• WHAT YOU WILL DO:
From the records, pick out and copy each line containing "Electronica".

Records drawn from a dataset
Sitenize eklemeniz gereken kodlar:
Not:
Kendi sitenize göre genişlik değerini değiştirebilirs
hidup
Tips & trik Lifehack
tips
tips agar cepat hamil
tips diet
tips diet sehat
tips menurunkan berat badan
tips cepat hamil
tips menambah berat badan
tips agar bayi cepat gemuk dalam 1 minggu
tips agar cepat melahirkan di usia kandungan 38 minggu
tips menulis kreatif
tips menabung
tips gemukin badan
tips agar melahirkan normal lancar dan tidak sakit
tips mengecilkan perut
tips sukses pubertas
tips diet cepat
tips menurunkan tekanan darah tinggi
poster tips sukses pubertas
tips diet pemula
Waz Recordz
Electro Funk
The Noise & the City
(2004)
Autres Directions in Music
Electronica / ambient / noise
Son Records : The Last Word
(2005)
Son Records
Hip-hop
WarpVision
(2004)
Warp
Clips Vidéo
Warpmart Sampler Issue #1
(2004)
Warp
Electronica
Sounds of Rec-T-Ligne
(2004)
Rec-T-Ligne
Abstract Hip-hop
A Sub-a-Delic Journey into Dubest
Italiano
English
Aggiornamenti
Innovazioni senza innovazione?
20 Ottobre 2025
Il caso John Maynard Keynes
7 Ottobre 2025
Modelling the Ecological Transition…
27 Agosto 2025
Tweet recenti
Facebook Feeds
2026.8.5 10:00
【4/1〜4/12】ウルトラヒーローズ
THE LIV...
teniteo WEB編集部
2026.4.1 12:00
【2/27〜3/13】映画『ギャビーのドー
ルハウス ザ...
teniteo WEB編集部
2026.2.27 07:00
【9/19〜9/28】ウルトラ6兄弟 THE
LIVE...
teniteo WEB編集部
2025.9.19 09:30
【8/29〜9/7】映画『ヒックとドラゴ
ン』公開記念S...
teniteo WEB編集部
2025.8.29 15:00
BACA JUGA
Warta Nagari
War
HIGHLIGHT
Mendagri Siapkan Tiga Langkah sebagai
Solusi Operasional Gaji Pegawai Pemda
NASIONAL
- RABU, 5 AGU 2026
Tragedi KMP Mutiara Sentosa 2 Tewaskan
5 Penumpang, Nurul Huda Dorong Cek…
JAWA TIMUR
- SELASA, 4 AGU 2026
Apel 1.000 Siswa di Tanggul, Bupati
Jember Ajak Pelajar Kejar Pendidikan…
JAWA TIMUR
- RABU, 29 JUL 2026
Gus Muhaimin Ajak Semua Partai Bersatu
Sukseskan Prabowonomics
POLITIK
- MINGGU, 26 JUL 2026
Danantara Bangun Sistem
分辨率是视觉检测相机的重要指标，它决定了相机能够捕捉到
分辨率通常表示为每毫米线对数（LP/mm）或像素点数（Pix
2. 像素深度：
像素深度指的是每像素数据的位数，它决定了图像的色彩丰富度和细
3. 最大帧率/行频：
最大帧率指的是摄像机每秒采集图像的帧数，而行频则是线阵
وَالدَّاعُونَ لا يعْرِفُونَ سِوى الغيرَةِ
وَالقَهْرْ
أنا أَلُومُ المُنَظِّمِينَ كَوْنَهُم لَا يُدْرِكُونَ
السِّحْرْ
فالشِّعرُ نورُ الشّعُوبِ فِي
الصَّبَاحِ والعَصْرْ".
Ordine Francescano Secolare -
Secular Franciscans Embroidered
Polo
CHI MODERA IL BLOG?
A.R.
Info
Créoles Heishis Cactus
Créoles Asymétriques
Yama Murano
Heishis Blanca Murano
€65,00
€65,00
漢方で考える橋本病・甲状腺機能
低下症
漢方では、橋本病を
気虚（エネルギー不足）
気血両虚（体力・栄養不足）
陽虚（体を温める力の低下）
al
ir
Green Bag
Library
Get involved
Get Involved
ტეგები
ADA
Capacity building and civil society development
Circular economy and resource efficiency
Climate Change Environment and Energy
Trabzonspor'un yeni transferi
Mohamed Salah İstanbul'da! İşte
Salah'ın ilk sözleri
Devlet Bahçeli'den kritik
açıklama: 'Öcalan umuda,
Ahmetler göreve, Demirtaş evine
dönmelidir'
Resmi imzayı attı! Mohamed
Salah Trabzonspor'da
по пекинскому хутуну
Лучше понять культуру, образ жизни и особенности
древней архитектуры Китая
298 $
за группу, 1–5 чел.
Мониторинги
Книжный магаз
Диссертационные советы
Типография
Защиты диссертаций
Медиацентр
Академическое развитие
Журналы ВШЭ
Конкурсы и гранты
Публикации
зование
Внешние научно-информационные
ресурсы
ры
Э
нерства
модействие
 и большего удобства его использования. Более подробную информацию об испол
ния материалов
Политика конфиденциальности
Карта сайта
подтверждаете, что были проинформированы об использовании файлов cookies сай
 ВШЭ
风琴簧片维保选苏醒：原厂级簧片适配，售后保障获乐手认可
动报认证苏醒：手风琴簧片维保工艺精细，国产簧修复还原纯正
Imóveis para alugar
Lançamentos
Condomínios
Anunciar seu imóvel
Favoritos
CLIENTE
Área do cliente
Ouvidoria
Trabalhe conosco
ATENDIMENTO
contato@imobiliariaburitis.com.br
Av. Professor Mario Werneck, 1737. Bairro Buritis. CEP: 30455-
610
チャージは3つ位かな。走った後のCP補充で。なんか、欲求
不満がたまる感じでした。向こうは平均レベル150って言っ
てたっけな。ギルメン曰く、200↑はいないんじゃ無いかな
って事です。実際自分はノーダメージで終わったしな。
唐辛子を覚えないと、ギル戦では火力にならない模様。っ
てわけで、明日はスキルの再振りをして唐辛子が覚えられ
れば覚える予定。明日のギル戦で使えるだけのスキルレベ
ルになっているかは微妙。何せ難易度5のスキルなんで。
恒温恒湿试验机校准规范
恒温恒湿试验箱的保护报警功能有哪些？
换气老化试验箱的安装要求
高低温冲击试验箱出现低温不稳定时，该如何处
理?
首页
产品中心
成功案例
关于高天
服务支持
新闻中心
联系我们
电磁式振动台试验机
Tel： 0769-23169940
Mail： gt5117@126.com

• TASK OUTPUT:
Electronica / ambient / noise
Electronica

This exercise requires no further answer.